Perturbation of Invariant Natural Killer T cells by the Clonal Hematopoiesis-related inflammatory environment

Abstract Invariant Natural Killer T (iNKT) cells are T cells characterized by a semi-invariant TCR and NK markers. They respond to glycolipid antigens presented by the major histocompatibility complex (MHC)-like molecule CD1d. Our single-cell transcriptomic profiling of several tissues identified marrow iNKT as a unique subset, possibly modulating marrow homeostasis. However, little is known about their role in hematological malignancies and how the disease-related environment impacts iNKT cells.

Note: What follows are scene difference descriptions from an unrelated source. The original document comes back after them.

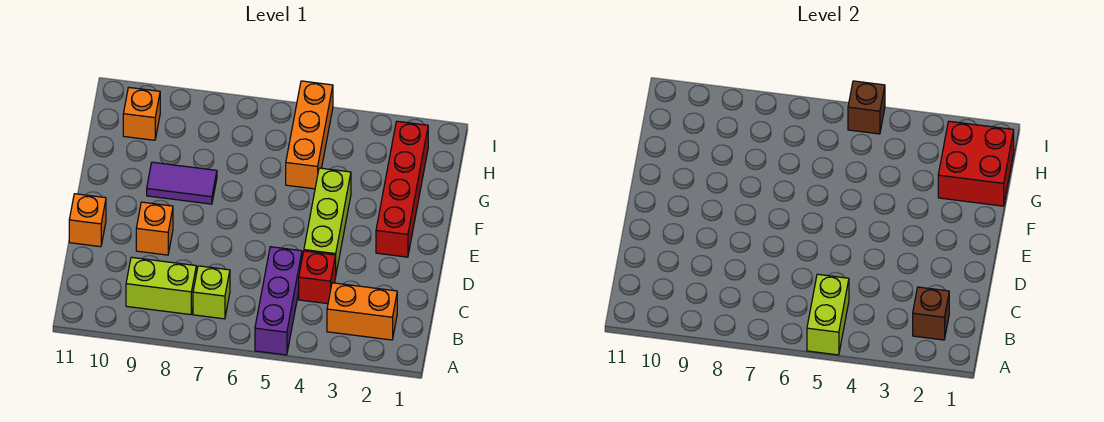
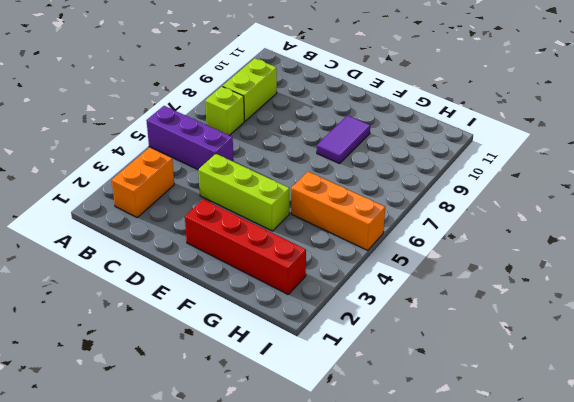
none -> red 1x1 brick [299,251,336,304]
none -> orange 1x1 brick [136,202,173,255]
none -> orange 1x1 brick [69,194,106,247]

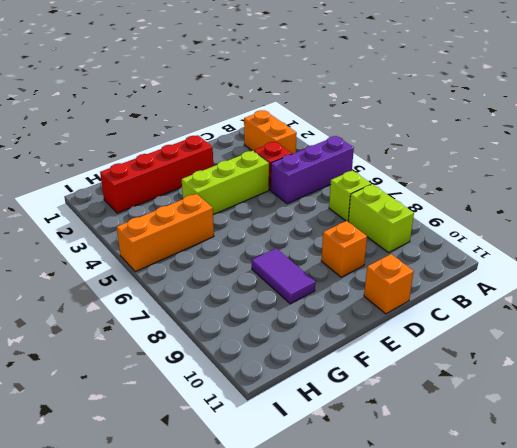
none -> orange 1x1 brick [123,88,160,140]
none -> lime 1x2 brick [807,274,849,355]
none -> brown 1x1 brick [913,287,949,340]

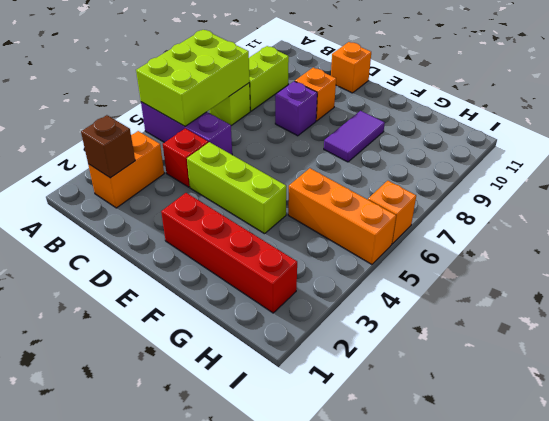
lime 2x3 brick [136,30,249,126] -> lime 1x2 brick [807,274,849,355]
purple 1x1 brick [275,81,317,136] -> none
orange 1x1 brick [368,181,416,244] -> orange 1x1 brick moved to [123,88,160,140]
none -> red 2x2 brick [938,121,1014,206]
none -> brown 1x1 brick [848,81,885,134]

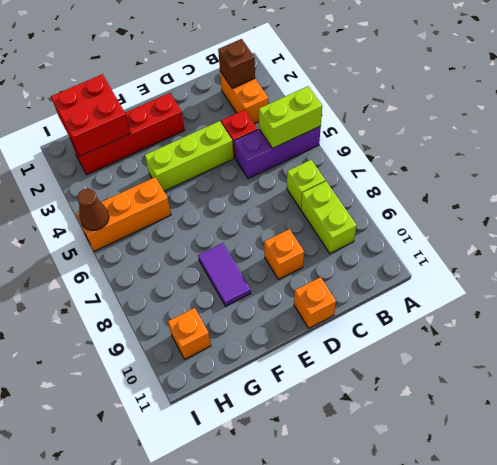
brown 1x1 cone [77,189,109,230] -> brown 1x1 brick [848,81,885,134]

For example, clonal hematopoiesis of indeterminate potential (CHIP) corresponds to a condition in which mutated hematopoietic cells have an enhanced fitness and expansion, increasing the risk of leukemia and other diseases. Loss of TET2 in CHIP promotes myeloid skewing and inflammation. TET2 is a methycytosine dioxygenase catalyzing DNA demethylation of genes involved in proliferation, differentiation and oncogenesis. However, the impact that TET2 loss has on iNKT lineage output and function is yet to be defined. In our chimeric mouse model of CHIP, only 15% of TET2 mutants differentiate into iNKT. We also observe a decrease of non-transformed iNKT cells in the marrow of our mice, suggesting environmental inhibition. We expect these bystander iNKT cells to be functionally impaired where inflammation leads to their chromatin rewiring potentially contributing to disease. This is addressed by studying CHIP-exposed iNKT transcriptomes and chromatin accessibility. Understanding the molecular basis of the functional reprogramming by the disease-related inflammation will improve clinical outcomes for marrow transplantation and for the development of cellular therapies using iNKT cells.